July 23, 2018
In the late 1890s and early 1900s, well before stars like Harold Lloyd, Buster Keaton, and Charlie Chaplin were famous, moving pictures became a form of popular entertainment for people of all ages. Movies were unregulated, allowing theater owners to show violent or indecent movies. Religious groups particularly called on governmental entities to restrict access to movies or to ban them completely because they were a threat against morality.
The City of Chicago passed the country’s first censorship law in 1907 prohibiting the “exhibition of obscene and immoral” moving pictures “commonly shown in mutoscopes, kinetoscopes, cinemetographs, and penny arcades.” The ordinance required movie theater owners to obtain a permit from the chief of police, who had the authority to refuse permits to owners exhibiting obscene material.
Jake Block and other five- and ten-cent movie operators sued the City of Chicago for an injunction to stop enforcement of the ordinance because it was unconstitutional. The Chief of Police denied Block from showing two movies, The James Boys and Night Riders. Block argued that motion picture exhibitors had been unconstitutionally singled out and suffered from burdensome regulation. Block argued further that depiction of historical events could not be determined obscene or immoral and pointed out that stage plays did not need approval from the censors before performances. The Superior Court of Cook County found for the City, and Block appealed to the Illinois Supreme Court.

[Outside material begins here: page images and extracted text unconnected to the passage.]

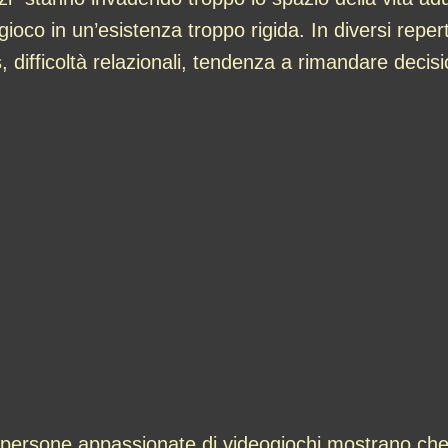
oco in un’esistenza troppo rigida. In diversi repert
ss, difficoltà relazionali, tendenza a rimandare decisi
le persone appassionate di videogiochi mostrano che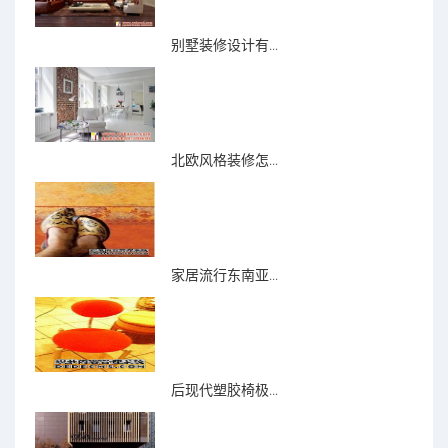
别墅装修设计有...
北欧风格装修怎...
家居流行东南亚...
后现代塑胶椅极...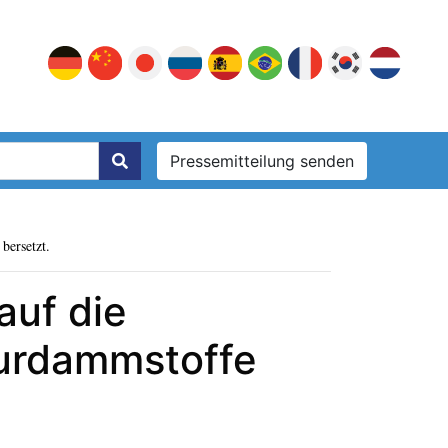
Pressemitteilung senden
bersetzt.
auf die
urdammstoffe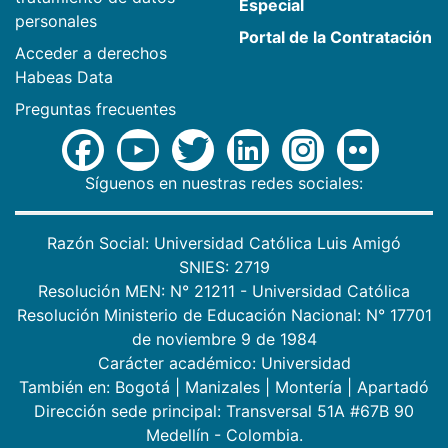
Especial
personales
Portal de la Contratación
Acceder a derechos
Habeas Data
Preguntas frecuentes
Síguenos en nuestras redes sociales:
Razón Social: Universidad Católica Luis Amigó
SNIES: 2719
Resolución MEN: N° 21211 - Universidad Católica
Resolución Ministerio de Educación Nacional: N° 17701
de noviembre 9 de 1984
Carácter académico: Universidad
También en:
Bogotá
|
Manizales
|
Montería
|
Apartadó
Dirección sede principal: Transversal 51A #67B 90
Medellín - Colombia.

In Block et al. v. City of Chicago (239 Ill. 251 (1909)), the Supreme Court upheld the city’s ordinance and Superior Court’s ruling. Chief Justice James Cartwright wrote the opinion that motion pictures were indeed different from stage plays and could be regulated along with nickelodeons and similar forms of entertainment. He also found that censorship was a valid police power and that the City of Chicago did not abuse its power in the administration of the law. Cartwright wrote “there are people who differ upon the subject as to what is immoral and obscene,” but it was important to have the local government apply the test in the case of motion pictures because the low price of admission allows for frequent attendance by children. Cartwright concluded that the audience must be protected from obscene and immoral depictions, and that the “welfare of society demands that every effort of municipal authorities to afford such protection shall be sustained.”

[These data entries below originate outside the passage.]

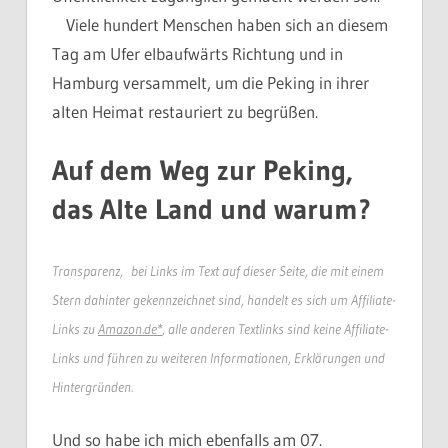
Viele hundert Menschen haben sich an diesem
Tag am Ufer elbaufwärts Richtung und in
Hamburg versammelt, um die Peking in ihrer
alten Heimat restauriert zu begrüßen.
Auf dem Weg zur Peking,
das Alte Land und warum?
Transparenz, bei Links im Text auf dieser Seite, die mit einem
Stern dahinter gekennzeichnet sind, handelt es sich um Affiliate-
Links zu
Amazon.de*
, alle anderen Textlinks sind keine Affiliate-
Links und führen zu weiteren Informationen, Erklärungen und
Hintergründen.
Und so habe ich mich ebenfalls am 07.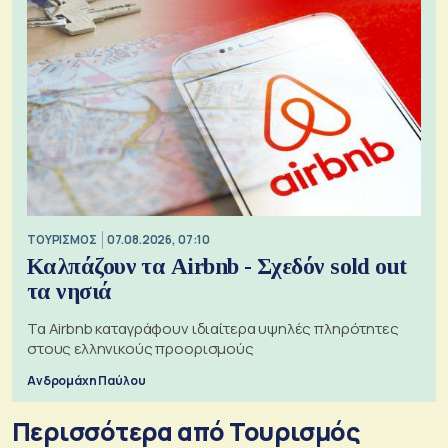
ΤΟΥΡΙΣΜΟΣ
07.08.2026, 07:10
Καλπάζουν τα Airbnb - Σχεδόν sold out
τα νησιά
Τα Airbnb καταγράφουν ιδιαίτερα υψηλές πληρότητες
στους ελληνικούς προορισμούς
Ανδρομάχη Παύλου
Περισσότερα από Τουρισμός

The case was significant because it was the first case in the country that dealt with movie censorship, and other municipalities followed suit, creating many different standards nationwide. The Motion Picture Association of America (MPAA) formed in 1922 to promote movies and to secure financing, but also to promote a “clean, moral tone” in movies. The MPAA loosened many of its restrictions in the 1950s, but the Block precedent remained in place until the 1961 U.S. Supreme Court case of Times Film Corporation v. City of Chicago (365 U.S. 43) held that Chicago’s 1907 ordinance restricted free speech. In 1968, the MPAA recommended that movie studios use voluntary ratings based on age, which, after a few modifications, is the system currently in place.